Sometimes the best lessons take years to learn

I am here now to freely and openly admit that I am slow.

To be more precise - retarded.

Just today I came to fully realize that two very long held, personal beliefs-which, by the way are very much against the grain of all that my government schooling tried to infuse in me-were not only related they were each the cause of the other.

You see, from all I can recall about my "schooling", the Great Depression was ended by the great plan of the great man FDR. Without his vision and strength we would not have had the New Deal, and the Great Depression would have been even greater.

Add to that the fact that without a full and unconditional surrender of the Axis forces in WWII the world would forever be in fear of a resurgent evil, or worse, we would lose a million men in the invasion of Japan.

Before I continue, let me explain that while these were explicitly taught in the textbooks of my school age youth, I was fortunate enough to have teachers that believed in and worked very hard to be educators.

Thank you to all of the teachers that taught me how to think, not what to think. Especially Mr. Trager and Mr. Williams.

Those two men especially taught me to think about the lessons of history. How did massive government spending rebuild an economy ? How was an extended and aggressively anti-civilian offensive better than a negotiated peace with a new group of men that were of a mind that their warlords were very wrong and either were replaced or need to be ?

For years I felt alone in those thoughts. Until recently, when there have been more and more references to how it was WWII that brought about the end of the Great Depression. But that alone did not trigger the connection.

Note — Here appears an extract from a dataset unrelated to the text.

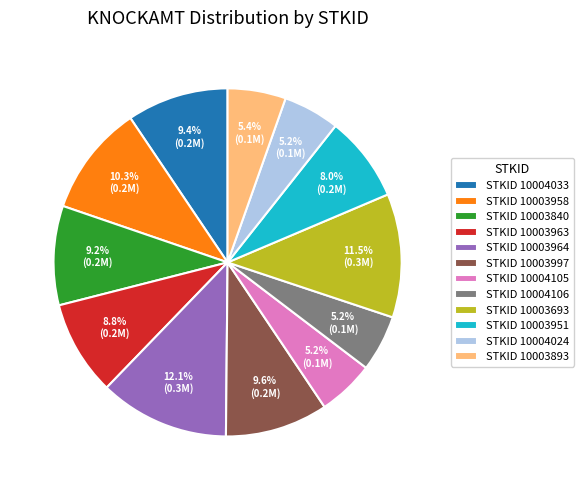

How much of the chart is everything except STKID 10004033?

90.6%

Then came my interest in Economics Austrian School style.(A great resource site for when you are serious about economics) .
At first just the occasional article, mostly Vox Day's column at WorldNetDaily. Then daily reading of Vox Popoli.

That is where it really peaked. I re-read Vox's two short, succinct columns(1st here 2nd here) on the current screwing up of economic policy(stupidly doing something-anything) at WND. There it was.

So very obvious, now.

The New Deal was failing miserably. FDR saw war in Europe and in the Pacific as a means of getting men to work, or more precisely, off the unemployment rolls. Not as a sole objective, mind you, but as a great side-effect.

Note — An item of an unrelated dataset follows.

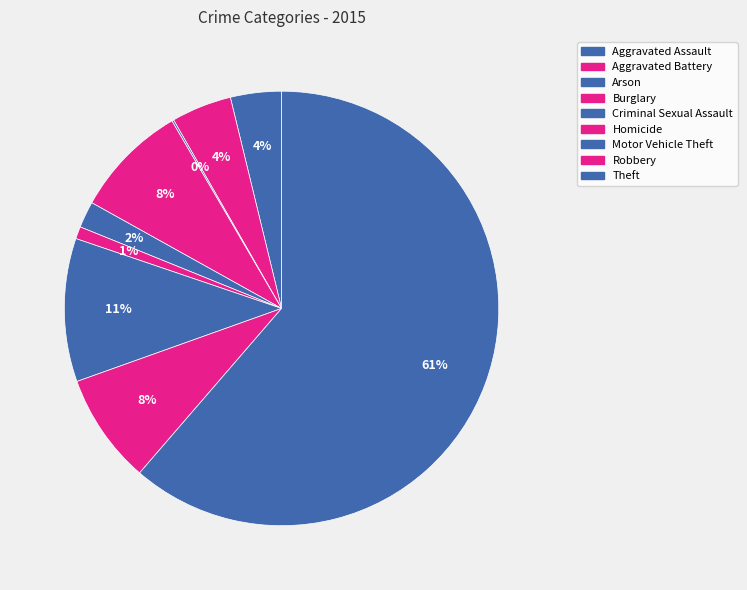

Which slice is the smallest?

Arson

However, that too would not be enough. Those men would need jobs when the war ended. Jobs in industry. Jobs producing goods. But, there has to be a way to insure that there is a shortage of goods elsewhere so that the US economy will get rolling first. Here is where FDR was decidedly an America Firster.

Ah ha ! He had to convince the Allied Forces to agree to, and follow through on, only accepting an Unconditional Surrender. The USSR would go along gratefully, they were all about conquest and domination - remember that non-aggression pact just before carving up Poland ?
The Brits and the French would be easy to convince. They were still pissed off about the bombing of London and the occupation of Paris. Plus they were still living in 1918 wanting to humiliate the Germans.

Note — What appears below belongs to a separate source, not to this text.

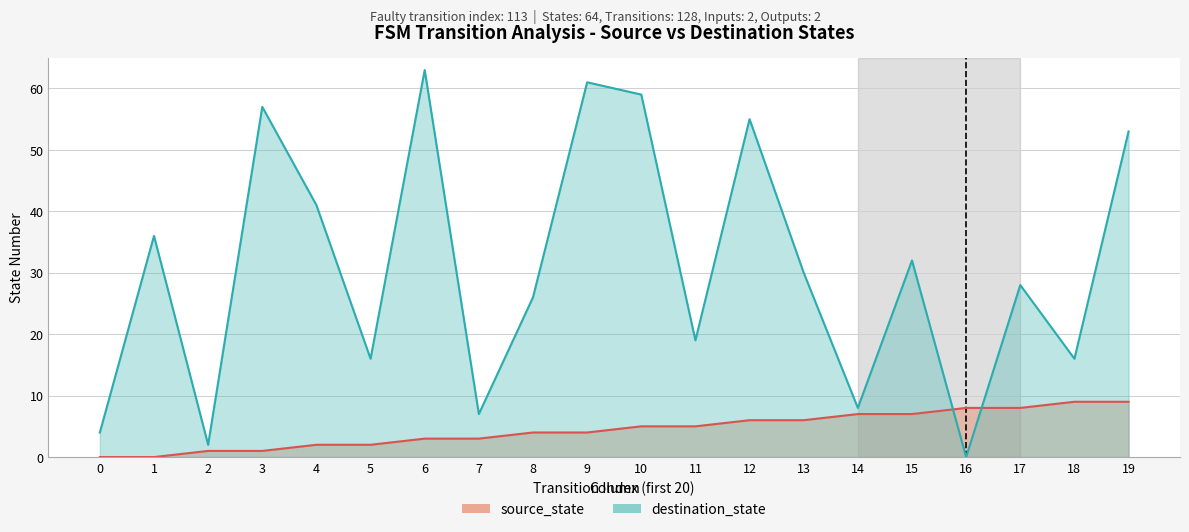

What is the average value of the destination_state series?

31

Now it all comes together. To achieve an unconditional surrender they would have to bomb Germany and Japan back into the stone-age. Think Dresden and Hamburg. Think Hiroshima and Nagasaki.

Think with no industrial competition from Europe or Asia, the US will be able to send a lot of goods to the rest of the world.

The end of the Great Depression was a direct result of the inhuman and criminal assault on civilian populations in order to continue the terrible government overstepping, and dreadful economic policies implemented by FDR and the Congresses that were bowing to the bad planning his administration was responsible for.

No wonder the government schools were pushing hard for what I read in those textbooks. The truth is ugly.

Thank you so much Vox I include you among my better teachers.